Casting strong songs aside may seem foolhardy, especially when they’re similar to Dayseeker’s previous, popular material, but it wouldn’t feel right to Rory. Putting something he wasn’t totally in love with on the new record at a critical point in his band’s career would have been a betrayal to himself and the fans – especially if the tunes lack the requisite darkness.
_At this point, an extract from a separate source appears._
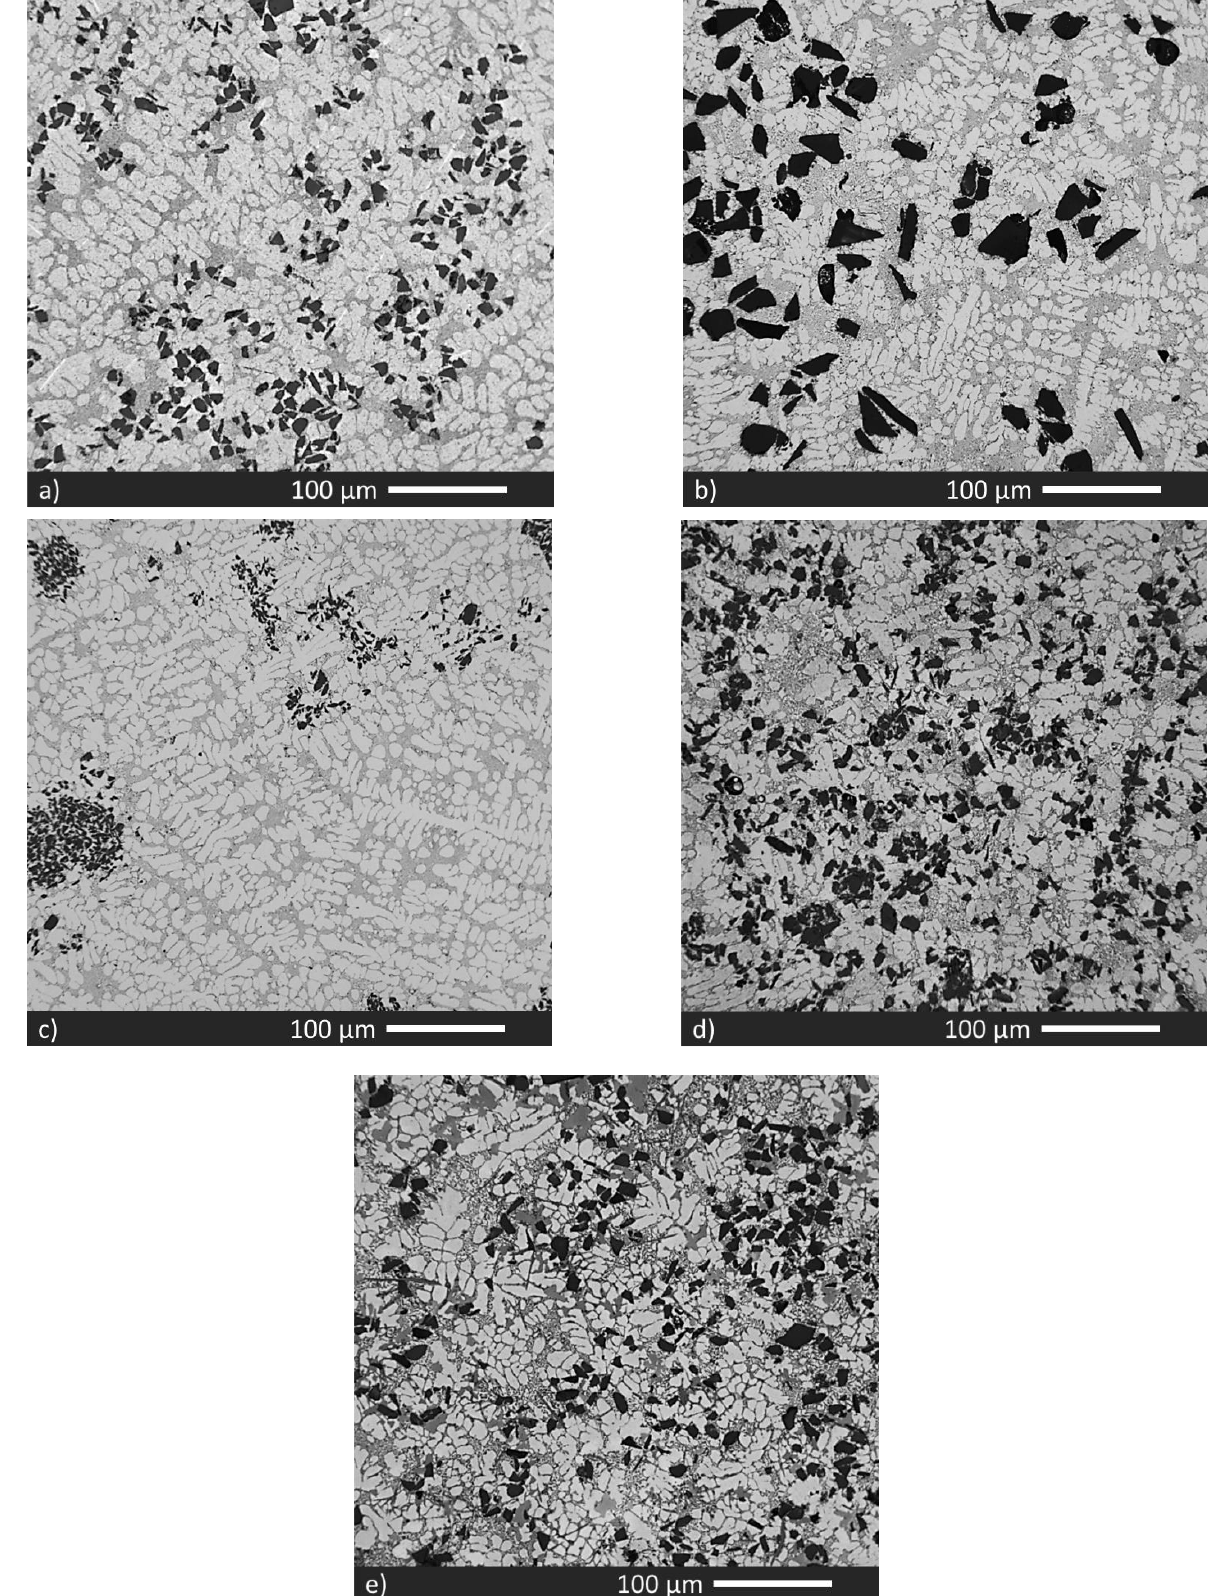
Figure 1. Micrographs: ( a ) material C0_23; ( b ) material C0_50; ( c ) material C0_10; ( d ) material C0_mix; ( e ) material C1_23.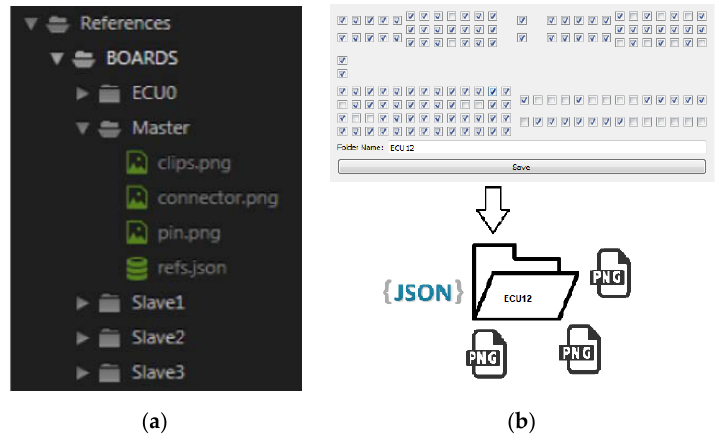
Figure 13. References ( a ) file structure; ( b ) saving procedure.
And Rory certainly knows darkness, having lived with its repercussions on behalf of others. His name was chosen in tribute to his father’s younger brother, who was murdered aged 23; despite being hispanic on that side of the family, the decidedly Irish name was originally inspired by Rory Calhoun, a beloved actor from the ’50s and ’60s known for appearing in westerns. Meanwhile, Rory’s mother, who actually was of Irish descent, was addicted to methamphetamines while he was growing up, resulting in unpredictable behaviour even after she got clean, making her emotionally unavailable to Rory and setting him on a path to relationships with similarly emotionally unavailable women during his younger years.
“I was put in a lot of uncomfortable and highly stressful situations,” reveals Rory. “And my therapist thinks that when I was younger and something tough would get thrown at me, and I’d freak out, my brain would take that thing and push it to one side as a survival tactic. [My therapist] also thinks I’ve kept to that pattern as I’ve gotten older.”